— Task instructions —
If a line in the entries below includes "left", pick it out and copy it.
• • •
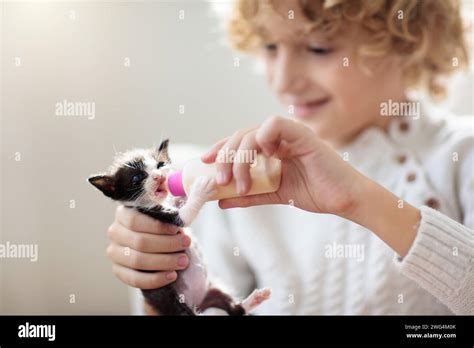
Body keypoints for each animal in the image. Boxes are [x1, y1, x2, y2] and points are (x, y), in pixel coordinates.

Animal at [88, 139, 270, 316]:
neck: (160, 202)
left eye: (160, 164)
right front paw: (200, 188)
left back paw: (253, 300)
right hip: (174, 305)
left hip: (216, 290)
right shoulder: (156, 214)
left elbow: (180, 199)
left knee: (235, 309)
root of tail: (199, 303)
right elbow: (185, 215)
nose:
• • •
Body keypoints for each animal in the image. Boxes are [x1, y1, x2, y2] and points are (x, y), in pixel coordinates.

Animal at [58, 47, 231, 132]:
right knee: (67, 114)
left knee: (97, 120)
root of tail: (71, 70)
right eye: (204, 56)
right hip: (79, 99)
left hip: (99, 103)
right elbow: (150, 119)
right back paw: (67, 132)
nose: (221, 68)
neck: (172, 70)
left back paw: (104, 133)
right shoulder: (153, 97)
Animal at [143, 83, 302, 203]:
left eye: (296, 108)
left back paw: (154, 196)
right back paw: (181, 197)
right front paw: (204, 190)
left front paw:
• • •
— Exercise response —
left eye: (160, 164)
left back paw: (253, 300)
left hip: (216, 290)
left elbow: (180, 199)
left knee: (235, 309)
left knee: (97, 120)
left hip: (99, 103)
left back paw: (104, 133)
left eye: (296, 108)
left back paw: (154, 196)
left front paw:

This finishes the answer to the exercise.